• [Available data]
........
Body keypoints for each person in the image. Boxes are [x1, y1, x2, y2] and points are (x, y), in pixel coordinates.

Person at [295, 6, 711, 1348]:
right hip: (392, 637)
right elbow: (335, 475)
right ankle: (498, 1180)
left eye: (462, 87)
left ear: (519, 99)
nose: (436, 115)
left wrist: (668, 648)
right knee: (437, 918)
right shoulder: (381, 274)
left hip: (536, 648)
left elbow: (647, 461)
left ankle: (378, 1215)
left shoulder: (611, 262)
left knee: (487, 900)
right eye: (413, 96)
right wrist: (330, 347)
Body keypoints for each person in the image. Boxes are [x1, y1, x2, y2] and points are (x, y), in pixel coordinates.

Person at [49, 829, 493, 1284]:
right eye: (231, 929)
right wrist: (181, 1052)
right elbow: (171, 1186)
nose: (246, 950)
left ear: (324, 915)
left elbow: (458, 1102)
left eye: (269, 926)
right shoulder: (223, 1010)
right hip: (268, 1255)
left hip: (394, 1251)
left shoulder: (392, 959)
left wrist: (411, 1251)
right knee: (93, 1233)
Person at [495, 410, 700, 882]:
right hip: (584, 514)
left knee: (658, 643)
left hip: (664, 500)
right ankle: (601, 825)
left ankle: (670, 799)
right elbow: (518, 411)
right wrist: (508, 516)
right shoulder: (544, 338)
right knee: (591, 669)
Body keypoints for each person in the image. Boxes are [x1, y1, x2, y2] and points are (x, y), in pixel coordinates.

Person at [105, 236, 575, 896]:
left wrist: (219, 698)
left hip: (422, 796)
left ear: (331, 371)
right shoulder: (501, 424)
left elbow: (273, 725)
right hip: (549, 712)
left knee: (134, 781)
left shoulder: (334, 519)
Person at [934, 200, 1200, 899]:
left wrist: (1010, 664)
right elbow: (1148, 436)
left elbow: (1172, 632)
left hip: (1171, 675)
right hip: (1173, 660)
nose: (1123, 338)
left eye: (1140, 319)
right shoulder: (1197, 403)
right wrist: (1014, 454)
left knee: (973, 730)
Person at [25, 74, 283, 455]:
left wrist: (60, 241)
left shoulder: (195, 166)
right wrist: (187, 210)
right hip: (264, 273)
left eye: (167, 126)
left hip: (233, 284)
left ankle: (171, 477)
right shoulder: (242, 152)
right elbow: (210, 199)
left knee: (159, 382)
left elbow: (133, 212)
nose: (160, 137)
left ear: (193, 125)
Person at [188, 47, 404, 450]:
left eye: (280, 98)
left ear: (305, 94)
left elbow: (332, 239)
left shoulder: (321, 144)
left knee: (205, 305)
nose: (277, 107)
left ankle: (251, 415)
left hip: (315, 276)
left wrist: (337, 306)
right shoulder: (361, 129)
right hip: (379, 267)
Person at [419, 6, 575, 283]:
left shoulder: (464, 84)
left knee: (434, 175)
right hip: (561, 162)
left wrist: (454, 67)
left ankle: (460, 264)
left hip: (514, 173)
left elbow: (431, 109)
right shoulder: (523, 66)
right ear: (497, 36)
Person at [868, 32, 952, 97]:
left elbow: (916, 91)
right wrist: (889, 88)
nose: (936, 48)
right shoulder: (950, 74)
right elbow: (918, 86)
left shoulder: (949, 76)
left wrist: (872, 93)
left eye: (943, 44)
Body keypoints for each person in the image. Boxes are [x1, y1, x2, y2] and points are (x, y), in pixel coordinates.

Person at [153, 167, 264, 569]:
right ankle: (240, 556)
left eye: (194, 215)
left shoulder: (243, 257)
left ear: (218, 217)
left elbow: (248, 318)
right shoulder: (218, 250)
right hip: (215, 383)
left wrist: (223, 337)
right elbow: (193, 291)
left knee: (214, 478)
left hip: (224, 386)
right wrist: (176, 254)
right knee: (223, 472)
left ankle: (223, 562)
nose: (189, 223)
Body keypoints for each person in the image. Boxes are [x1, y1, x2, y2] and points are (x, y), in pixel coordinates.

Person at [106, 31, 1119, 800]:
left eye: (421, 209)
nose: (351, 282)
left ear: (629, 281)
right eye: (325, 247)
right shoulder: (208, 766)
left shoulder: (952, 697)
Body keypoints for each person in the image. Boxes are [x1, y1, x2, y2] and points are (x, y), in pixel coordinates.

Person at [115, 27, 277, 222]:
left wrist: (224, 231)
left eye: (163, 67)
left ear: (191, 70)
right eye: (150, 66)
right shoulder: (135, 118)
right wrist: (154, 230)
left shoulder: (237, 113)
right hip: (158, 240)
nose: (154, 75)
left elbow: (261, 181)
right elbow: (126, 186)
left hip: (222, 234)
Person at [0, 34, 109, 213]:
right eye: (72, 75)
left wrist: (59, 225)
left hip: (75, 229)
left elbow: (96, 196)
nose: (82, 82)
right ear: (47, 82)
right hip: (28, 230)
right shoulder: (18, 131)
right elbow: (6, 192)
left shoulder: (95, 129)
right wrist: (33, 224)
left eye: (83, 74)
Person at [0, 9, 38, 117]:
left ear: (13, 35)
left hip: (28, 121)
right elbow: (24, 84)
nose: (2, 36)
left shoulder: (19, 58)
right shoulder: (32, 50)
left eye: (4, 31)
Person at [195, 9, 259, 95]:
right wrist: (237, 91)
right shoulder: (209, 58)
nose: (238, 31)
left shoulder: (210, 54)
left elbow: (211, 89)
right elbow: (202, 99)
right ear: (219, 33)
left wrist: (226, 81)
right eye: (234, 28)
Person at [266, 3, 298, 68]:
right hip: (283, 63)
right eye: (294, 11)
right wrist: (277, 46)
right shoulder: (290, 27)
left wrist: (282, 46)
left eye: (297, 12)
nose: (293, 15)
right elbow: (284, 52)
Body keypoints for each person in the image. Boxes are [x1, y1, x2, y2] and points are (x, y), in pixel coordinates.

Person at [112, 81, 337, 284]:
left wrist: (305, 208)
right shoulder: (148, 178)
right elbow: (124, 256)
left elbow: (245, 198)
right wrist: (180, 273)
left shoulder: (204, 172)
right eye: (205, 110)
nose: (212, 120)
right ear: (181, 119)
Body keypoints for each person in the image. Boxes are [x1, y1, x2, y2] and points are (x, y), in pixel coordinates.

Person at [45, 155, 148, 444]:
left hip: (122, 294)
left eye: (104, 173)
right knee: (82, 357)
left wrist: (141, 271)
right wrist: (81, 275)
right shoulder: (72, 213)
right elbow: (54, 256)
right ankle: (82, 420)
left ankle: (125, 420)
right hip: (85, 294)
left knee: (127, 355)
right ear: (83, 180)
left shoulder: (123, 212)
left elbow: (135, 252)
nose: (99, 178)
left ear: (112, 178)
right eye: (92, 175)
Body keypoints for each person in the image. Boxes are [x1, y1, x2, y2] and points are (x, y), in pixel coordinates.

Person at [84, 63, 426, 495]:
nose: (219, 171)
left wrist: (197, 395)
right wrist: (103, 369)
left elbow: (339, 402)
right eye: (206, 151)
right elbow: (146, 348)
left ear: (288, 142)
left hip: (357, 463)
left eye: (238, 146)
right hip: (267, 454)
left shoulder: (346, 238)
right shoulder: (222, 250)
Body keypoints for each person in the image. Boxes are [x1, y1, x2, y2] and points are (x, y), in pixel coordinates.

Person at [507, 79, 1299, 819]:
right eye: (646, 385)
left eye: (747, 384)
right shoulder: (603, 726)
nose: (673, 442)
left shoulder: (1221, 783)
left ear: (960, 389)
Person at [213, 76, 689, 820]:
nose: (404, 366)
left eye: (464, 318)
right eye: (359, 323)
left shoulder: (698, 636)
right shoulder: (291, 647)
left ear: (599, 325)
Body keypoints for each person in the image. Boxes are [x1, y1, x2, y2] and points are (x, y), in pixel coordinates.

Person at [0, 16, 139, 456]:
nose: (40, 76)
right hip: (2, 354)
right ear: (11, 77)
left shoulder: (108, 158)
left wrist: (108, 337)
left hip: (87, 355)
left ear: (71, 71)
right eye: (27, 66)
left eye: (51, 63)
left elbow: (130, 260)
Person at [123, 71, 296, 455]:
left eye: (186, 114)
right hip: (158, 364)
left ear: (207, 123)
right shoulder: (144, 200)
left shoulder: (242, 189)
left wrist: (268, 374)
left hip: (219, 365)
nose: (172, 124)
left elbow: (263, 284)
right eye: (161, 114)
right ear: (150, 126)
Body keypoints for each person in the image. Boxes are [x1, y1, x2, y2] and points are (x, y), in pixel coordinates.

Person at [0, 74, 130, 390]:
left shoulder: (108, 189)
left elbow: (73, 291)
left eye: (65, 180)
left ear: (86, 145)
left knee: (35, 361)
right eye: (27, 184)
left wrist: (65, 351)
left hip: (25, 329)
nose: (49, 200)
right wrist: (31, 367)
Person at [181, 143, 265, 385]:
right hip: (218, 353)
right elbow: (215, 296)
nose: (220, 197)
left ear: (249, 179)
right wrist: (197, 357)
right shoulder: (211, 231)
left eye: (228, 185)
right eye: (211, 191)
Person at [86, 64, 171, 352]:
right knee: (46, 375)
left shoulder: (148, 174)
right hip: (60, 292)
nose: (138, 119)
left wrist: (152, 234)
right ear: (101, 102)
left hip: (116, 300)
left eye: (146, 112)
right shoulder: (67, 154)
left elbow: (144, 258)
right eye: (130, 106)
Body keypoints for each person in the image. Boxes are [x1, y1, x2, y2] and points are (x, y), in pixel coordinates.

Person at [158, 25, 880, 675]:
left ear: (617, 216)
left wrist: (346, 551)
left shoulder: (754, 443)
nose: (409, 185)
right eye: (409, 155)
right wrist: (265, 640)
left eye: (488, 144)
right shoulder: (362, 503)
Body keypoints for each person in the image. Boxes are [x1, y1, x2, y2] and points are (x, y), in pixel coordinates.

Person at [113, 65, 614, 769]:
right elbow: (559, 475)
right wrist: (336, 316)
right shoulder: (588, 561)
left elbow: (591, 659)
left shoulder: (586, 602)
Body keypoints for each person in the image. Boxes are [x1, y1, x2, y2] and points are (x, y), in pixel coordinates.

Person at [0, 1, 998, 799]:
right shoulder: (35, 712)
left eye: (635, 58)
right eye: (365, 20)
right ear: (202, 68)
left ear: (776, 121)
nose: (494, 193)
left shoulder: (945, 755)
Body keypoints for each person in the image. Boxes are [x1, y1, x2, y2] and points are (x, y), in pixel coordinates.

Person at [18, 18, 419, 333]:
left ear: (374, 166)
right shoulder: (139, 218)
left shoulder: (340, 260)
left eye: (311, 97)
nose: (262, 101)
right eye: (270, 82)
........
• [Work to complete] Can you write out the lines above, from the first one through the one containing "right eye: (231, 929)", exactly as they appear and nothing more?

• [Result]
Body keypoints for each person in the image. Boxes are [x1, y1, x2, y2] and points are (x, y), in pixel coordinates.

Person at [295, 6, 711, 1348]:
right hip: (392, 637)
right elbow: (335, 475)
right ankle: (498, 1180)
left eye: (462, 87)
left ear: (519, 99)
nose: (436, 115)
left wrist: (668, 648)
right knee: (437, 918)
right shoulder: (381, 274)
left hip: (536, 648)
left elbow: (647, 461)
left ankle: (378, 1215)
left shoulder: (611, 262)
left knee: (487, 900)
right eye: (413, 96)
right wrist: (330, 347)
Body keypoints for each person in the image. Boxes are [x1, y1, x2, y2] and points are (x, y), in pixel coordinates.

Person at [49, 829, 493, 1284]:
right eye: (231, 929)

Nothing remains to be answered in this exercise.